Aide financière et revenus parentaux : de la difficulté d’aborder l’indicateur « revenu des parents » en cas de séparation

Le revenu des parents est un élément fondamental dans le fait d’accorder ou non une aide financière régulière à ses enfants lors de leur entrée dans la vie adulte38. L’argent disponible dans le ménage est ainsi un critère des plus structurants. Mais il est difficile d’analyser à situation économique égale la propension des parents à aider leurs descendants suivant leur situation matrimoniale.

Tout d’abord, il ne nous est pas possible d’ajouter des tranches de salaire telles que nous avons recueilli l’information afin de constituer le budget des couples mariés. Même si nous contournions cette difficulté par la constitution d’un indice, quelle valeur aurait le même indice pour les parents séparés alors que leurs frais ne sont pas les mêmes et que les revenus des potentiels nouveaux conjoints seraient alors à prendre en compte le cas échéant ? La séparation des parents implique également une séparation des revenus, mais non une division par deux des dépenses liées à la vie quotidienne (logement, nourriture, etc.). Quels revenus comparer à propos des parents séparés par rapport aux parents mariés ?

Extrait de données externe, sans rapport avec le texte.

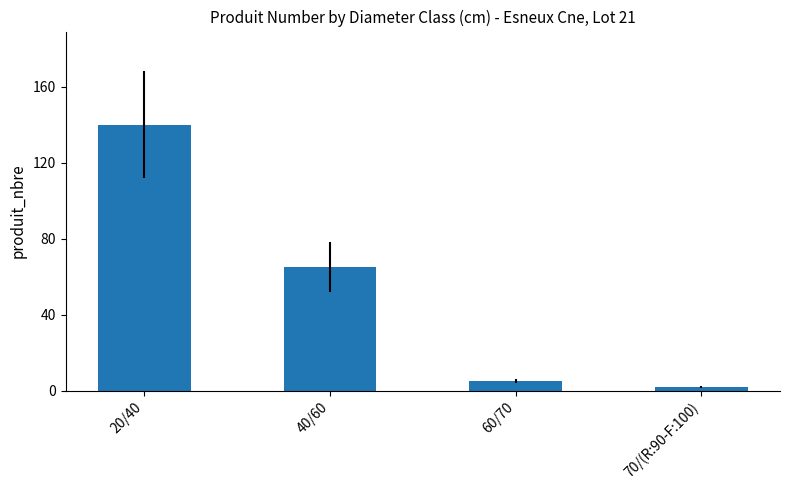

The value at 40/60 is 65. True or false?

True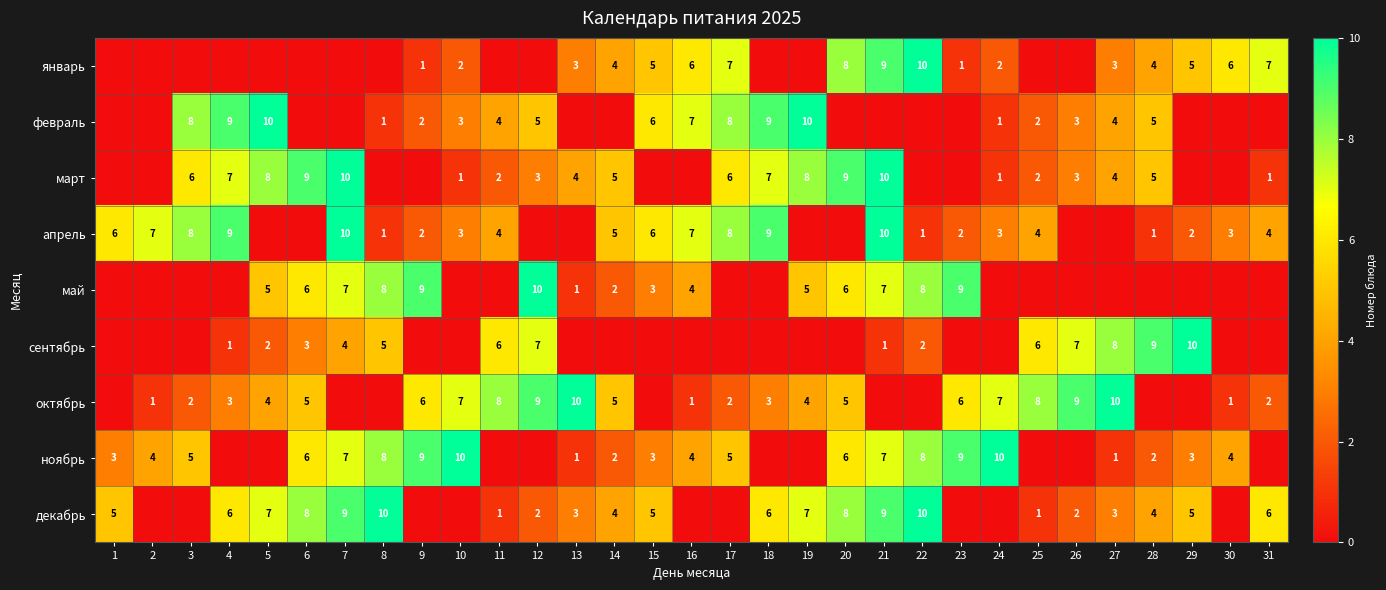

Is it true that октябрь equals 7 at 10?

True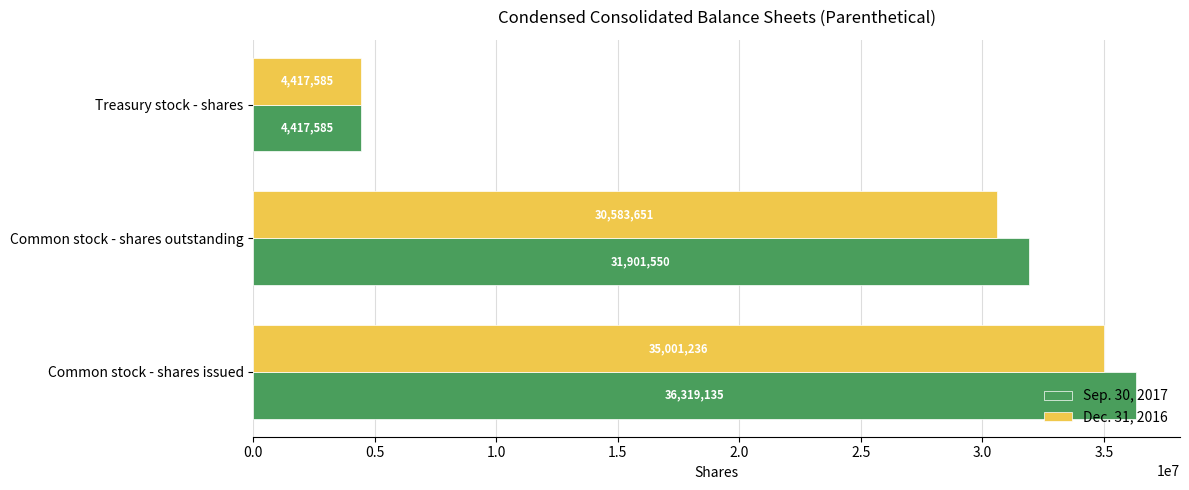

List the labels in order of Dec. 31, 2016 value, largest first.

Common stock - shares issued, Common stock - shares outstanding, Treasury stock - shares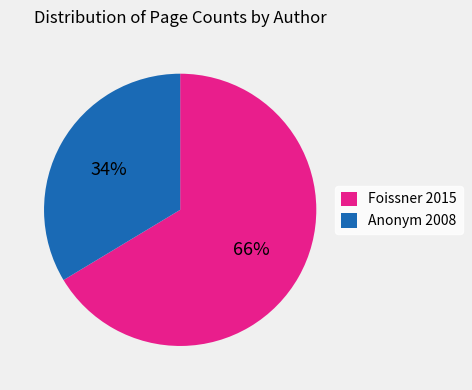

Count the number of slices in the pie.

2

Ensuite, le taux important de non-réponses concernant en particulier les revenus des pères séparés introduit un biais majeur qu’il est difficile de contourner. La plupart de ces non-réponses correspondent aux pères qui n’ont plus de relations avec leurs descendants, lesquels ne leur octroient pas non plus d’aide financière régulière. Il s’agirait donc de produire des résultats sur la base de ceux qui sont en contact, ce qui ne constitue qu’une part très particulière des situations observées.

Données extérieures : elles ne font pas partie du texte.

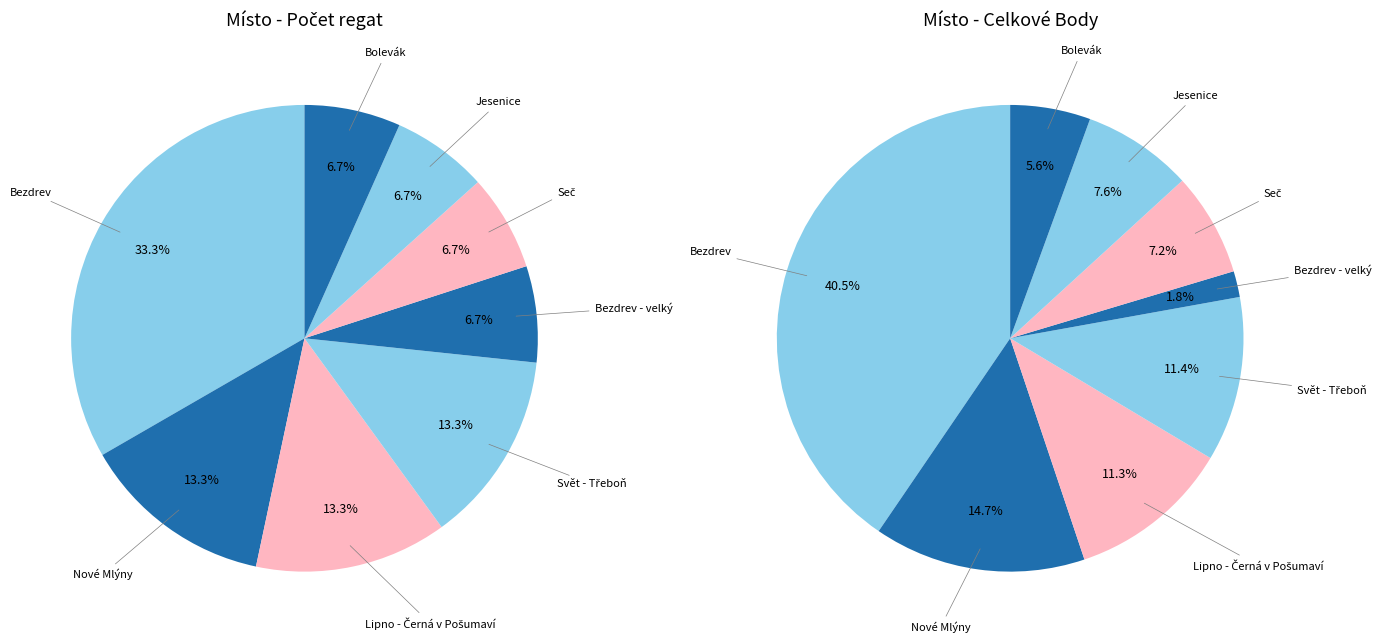

Is it true that Nové Mlýny is 6% of the pie?

False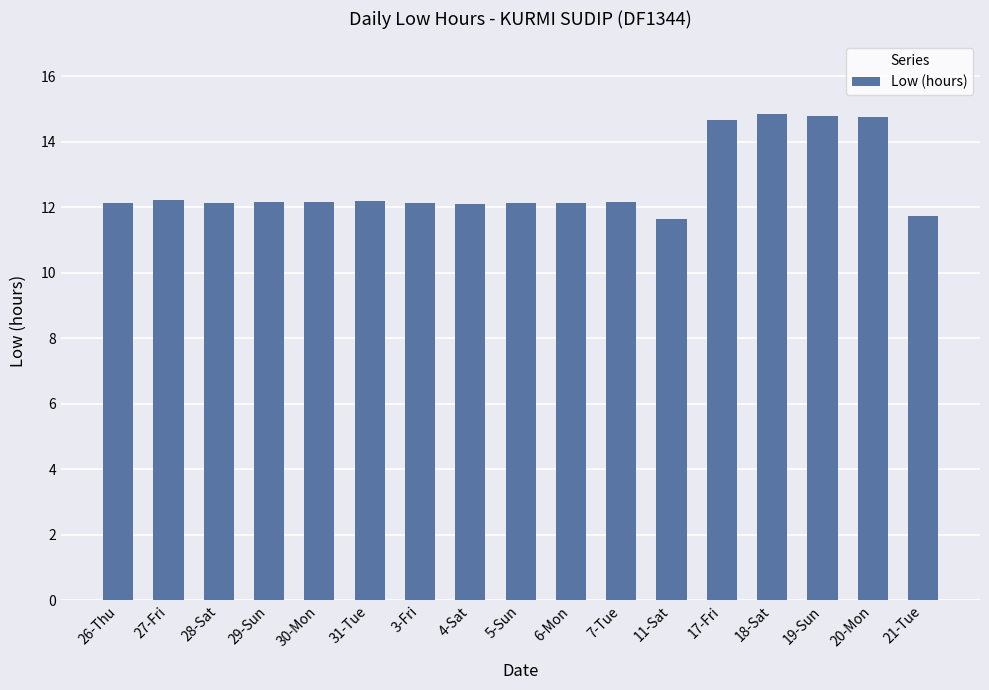

What is the sum of the values at 28-Sat and 31-Tue?

24.3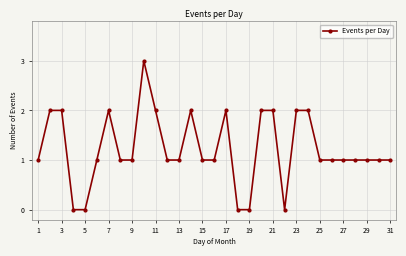

What is the value of the 26th point from the left?

1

Enfin, faudrait-il comparer, en cas de séparation, l’aide du père en fonction de son revenu d’un côté, l’aide de la mère par rapport à son revenu de l’autre ? Cette position serait tenable si l’on cherche à savoir quel rapport il peut y avoir entre la propension à donner quant on est parent en fonction de ses possibilités financières. Mais ce serait occulter la possibilité d’un accord entre le père et la mère, même après la séparation, sur le rôle de chacun en fonction de ses possibilités. Or, bien que la coordination soit probablement bien moins importante que lorsque les parents vivent ensemble, nous ne pouvons faire le postulat d’une complète étanchéité entre les pratiques du père et celles de la mère en ce qui concerne l’éducation de leurs enfants. Contourner cette difficulté en observant la part des jeunes adultes aidés, quelle que soit la provenance de l’aide, n’offrirait qu’un résultat en trompe-l’œil. En effet, dans un certain nombre de cas, l’on pourrait par exemple observer que le jeune adulte est aidé lorsque le revenu du père est faible, ce qui nous amènerait à conclure à l’investissement des pères séparés dans l’éducation de leurs enfants malgré leurs difficultés financières, alors qu’il s’agirait d’une aide maternelle. Nous n’interrogerions plus, de ce fait, les effets de structure à proprement parler.

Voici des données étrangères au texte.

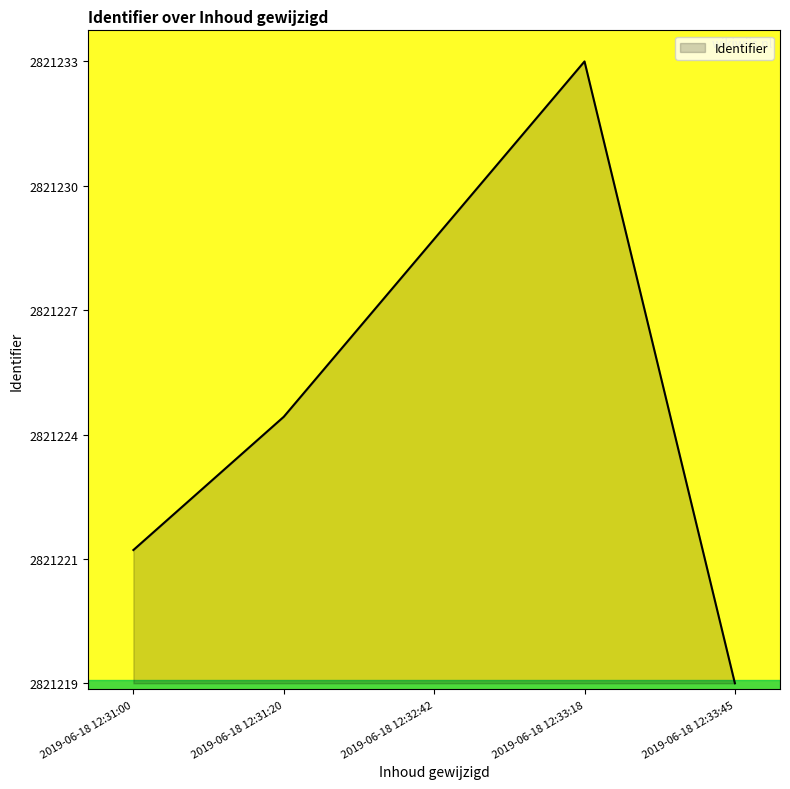

True or false: the data shows 2821219 at 2019-06-18 12:33:45.

True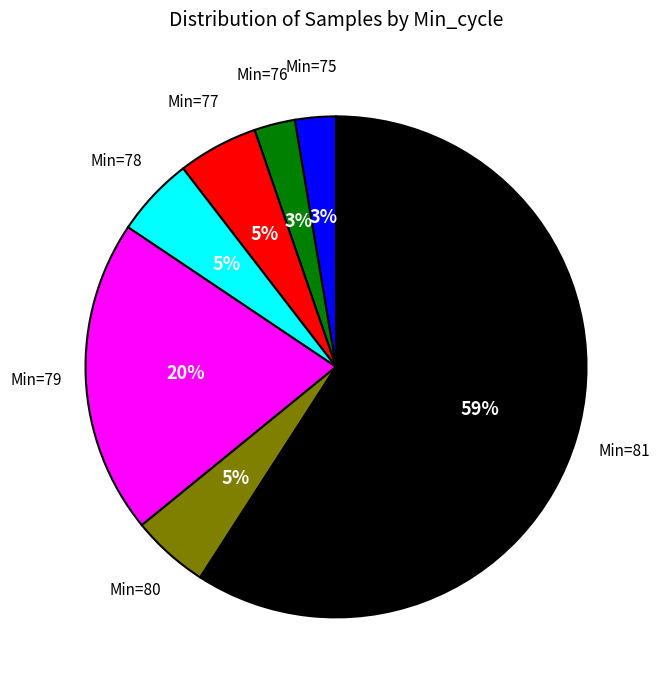

To the nearest percent, what is the average slice percentage?

14%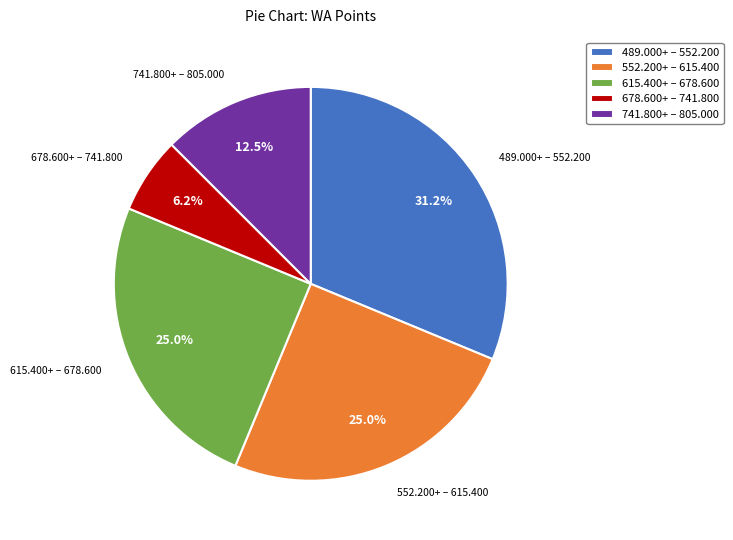

Combined, do 741.800+ – 805.000 and 615.400+ – 678.600 account for over 50%?

No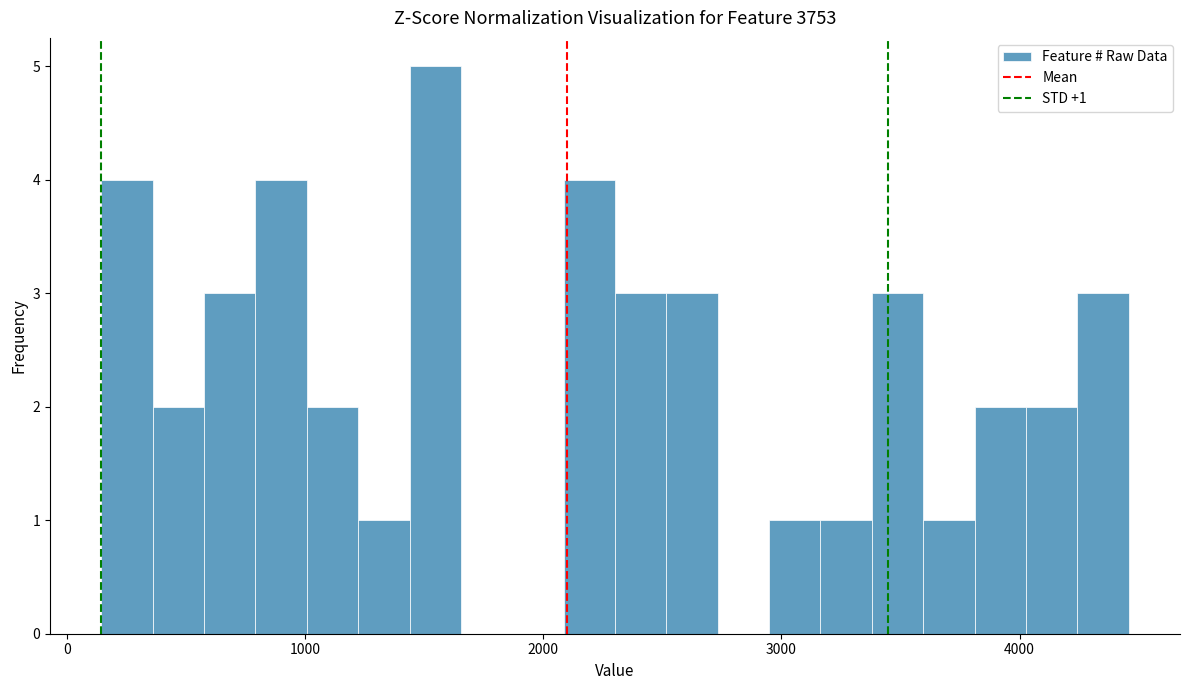

Read against the x-axis, roughly where is the centre of the tallest bar?

1500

Aussi, l’analyse à partir des revenus des parents, pour séduisante qu’elle soit, ne peut être menée à bien de façon rigoureuse si l’on compare les comportements des parents suivant leur situation matrimoniale. Elle a en revanche l’avantage de susciter une réflexion autour de la complexité des dimensions auxquelles sont confrontés les parents séparés dans la gestion de leur rapport à l’aide financière qu’ils sont en mesure d’apporter d’une part, et les enjeux aussi bien à l’égard des moyens d’existence de leurs descendants que de la recherche d’équité avec l’autre parent d’autre part.

L’approche de la propension à aider est en revanche plus aisée à analyser à partir d’éléments du capital culturel des parents, lesquels sont portés par les individus eux-mêmes et ne constituent pas des éléments dont le transfert serait support d’appauvrissement de la part du donateur.

Notes
38.

Voir Tableau 63 en annexe de la part des jeunes adultes aidés financièrement suivant le revenu des pères.